I put it on lots of food in conjunction with slap ya mama. Some call it bbq sauce, i call it bbqhotsauce.

Hurry up Sept.













sbbqs.jpg



__ BGKYSmoker
__ Jan 21, 2017


----------



## gr0uch0 (Jan 21, 2017)

nepas, I Googled the sauce recipe, and came up with this off Pinterest:

STARNES BBQ SAUCE - 3 TBSP Ketchup (Heinz); 4 TBSP Apple Cider Vinegar (1/4 cup); 1 TBSP water; 1 Tsp Black Pepper (fine ground); ¼ Tsp White pepper; 1 Tsp Cayenne (red) pepper; 2 tsp Tabasco or other red pepper sauce - All measures are level measurements. Mix all ingredients in saucepan and bring to simmer. Add bit of flour to thicken. Transfer to bottle or jar and refrigerate for long storage.
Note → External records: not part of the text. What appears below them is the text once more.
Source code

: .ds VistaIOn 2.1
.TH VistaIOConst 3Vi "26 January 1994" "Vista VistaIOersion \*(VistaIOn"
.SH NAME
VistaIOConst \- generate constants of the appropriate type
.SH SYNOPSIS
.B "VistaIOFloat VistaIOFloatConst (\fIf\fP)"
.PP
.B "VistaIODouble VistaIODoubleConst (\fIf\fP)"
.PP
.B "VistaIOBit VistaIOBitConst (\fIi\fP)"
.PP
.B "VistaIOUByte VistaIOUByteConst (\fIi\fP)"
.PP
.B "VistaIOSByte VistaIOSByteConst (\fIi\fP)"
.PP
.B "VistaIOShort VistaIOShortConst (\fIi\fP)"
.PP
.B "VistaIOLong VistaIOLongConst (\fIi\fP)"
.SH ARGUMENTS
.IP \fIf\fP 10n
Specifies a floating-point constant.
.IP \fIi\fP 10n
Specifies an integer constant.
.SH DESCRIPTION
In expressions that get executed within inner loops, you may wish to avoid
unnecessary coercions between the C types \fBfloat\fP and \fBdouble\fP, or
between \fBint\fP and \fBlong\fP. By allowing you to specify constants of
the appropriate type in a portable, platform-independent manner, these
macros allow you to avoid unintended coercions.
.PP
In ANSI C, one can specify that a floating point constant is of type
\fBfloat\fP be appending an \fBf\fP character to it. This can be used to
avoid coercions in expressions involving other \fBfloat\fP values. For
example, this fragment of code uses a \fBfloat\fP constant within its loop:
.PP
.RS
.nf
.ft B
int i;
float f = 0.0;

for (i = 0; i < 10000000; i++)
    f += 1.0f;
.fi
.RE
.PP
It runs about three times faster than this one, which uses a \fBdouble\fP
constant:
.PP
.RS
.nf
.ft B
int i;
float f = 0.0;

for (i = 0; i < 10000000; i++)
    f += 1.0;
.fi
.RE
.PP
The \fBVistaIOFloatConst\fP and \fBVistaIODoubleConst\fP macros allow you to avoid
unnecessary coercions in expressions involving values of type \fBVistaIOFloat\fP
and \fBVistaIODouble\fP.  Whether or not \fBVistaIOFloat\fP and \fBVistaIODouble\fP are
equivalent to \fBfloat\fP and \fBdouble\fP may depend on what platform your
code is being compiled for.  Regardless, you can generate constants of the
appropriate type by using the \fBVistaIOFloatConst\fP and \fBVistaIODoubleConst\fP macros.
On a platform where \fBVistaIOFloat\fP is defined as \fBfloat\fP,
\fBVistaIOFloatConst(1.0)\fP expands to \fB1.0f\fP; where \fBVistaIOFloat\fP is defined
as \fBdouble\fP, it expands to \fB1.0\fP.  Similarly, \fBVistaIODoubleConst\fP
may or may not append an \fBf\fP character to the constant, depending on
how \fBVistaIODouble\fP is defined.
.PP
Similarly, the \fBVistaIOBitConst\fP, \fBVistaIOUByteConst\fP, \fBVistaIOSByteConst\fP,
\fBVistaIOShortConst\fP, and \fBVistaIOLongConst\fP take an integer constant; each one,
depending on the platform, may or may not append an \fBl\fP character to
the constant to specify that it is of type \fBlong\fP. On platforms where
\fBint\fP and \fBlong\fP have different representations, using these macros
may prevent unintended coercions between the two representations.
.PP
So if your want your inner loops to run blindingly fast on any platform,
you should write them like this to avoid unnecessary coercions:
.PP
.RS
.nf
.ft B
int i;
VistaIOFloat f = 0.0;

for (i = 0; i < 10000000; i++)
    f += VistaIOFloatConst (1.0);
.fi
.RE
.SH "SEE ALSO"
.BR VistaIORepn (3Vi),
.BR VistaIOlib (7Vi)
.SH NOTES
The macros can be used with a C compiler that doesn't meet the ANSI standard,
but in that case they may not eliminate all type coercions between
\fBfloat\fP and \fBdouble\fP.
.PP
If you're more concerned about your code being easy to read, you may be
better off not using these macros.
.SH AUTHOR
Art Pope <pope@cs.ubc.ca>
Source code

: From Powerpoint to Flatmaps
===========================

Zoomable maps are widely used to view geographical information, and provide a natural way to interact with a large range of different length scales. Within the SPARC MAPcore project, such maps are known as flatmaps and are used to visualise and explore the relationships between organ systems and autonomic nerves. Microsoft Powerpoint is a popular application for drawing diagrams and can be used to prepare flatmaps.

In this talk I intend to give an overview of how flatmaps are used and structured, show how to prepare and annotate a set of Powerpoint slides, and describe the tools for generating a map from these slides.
Can't vouch for accuracy or authenticity. but thought you might want to give it a whirl.  Good luck.


----------



## ab canuck (Jan 21, 2017)

Well it sounds interesting...... May have to try this one out.


----------



## BGKYSmoker (Jan 22, 2017)

gr0uch0 said:


> nepas, I Googled the sauce recipe, and came up with this off Pinterest:
> 
> STARNES BBQ SAUCE - 3 TBSP Ketchup (Heinz); 4 TBSP Apple Cider Vinegar (1/4 cup); 1 TBSP water; 1 Tsp Black Pepper (fine ground); ¼ Tsp White pepper; 1 Tsp Cayenne (red) pepper; 2 tsp Tabasco or other red pepper sauce - All measures are level measurements. Mix all ingredients in saucepan and bring to simmer. Add bit of flour to thicken. Transfer to bottle or jar and refrigerate for long storage.
> 
> Can't vouch for accuracy or authenticity. but thought you might want to give it a whirl.  Good luck.


Yeah thats a knockoff, not even close to the real Starnes.


----------